>> Begin Reading passage

I am hoping to create a SQL command that will select all of the points in a dataset that are not within of the polygon features and assign a value of -9999 to one of the columns. In this case the boundary is a continent so -9999 defines a feature off the mainland.

I have several hundred thousand features and have tried to achieve this more or less manually in QGIS. However once the features are selected I cannot interact with QGIS without it crashing.

UPDATE

Cheers for info Nicklas.

Having a couple of problems with performance that has this function taking 96+ hours and counting. I tried stopping previously and set a LIMIT of 100 on the SELECT and it was still taking a few hours.

This is with the GiST and BTree indexing.

I tried running SELECT on point_id only without the UPDATE function and got similar results.

Previously in QGIS it was taking about 16 hours to select all points within the polygons.

>> End Reading passage

#### [Given exercise]
Write out the passage of the post about selecting points outside polygons, starting with "I am hoping" and going on through "a few hours.", and substitute "ArcMap" for "QGIS". The rows after this post have nothing to do with it.

>> Begin Material

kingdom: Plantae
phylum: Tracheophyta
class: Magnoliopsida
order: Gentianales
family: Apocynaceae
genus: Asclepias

>> End Material

#### [Output of the task]
I am hoping to create a SQL command that will select all of the points in a dataset that are not within of the polygon features and assign a value of -9999 to one of the columns. In this case the boundary is a continent so -9999 defines a feature off the mainland.

I have several hundred thousand features and have tried to achieve this more or less manually in ArcMap. However once the features are selected I cannot interact with ArcMap without it crashing.

UPDATE

Cheers for info Nicklas.

Having a couple of problems with performance that has this function taking 96+ hours and counting. I tried stopping previously and set a LIMIT of 100 on the SELECT and it was still taking a few hours.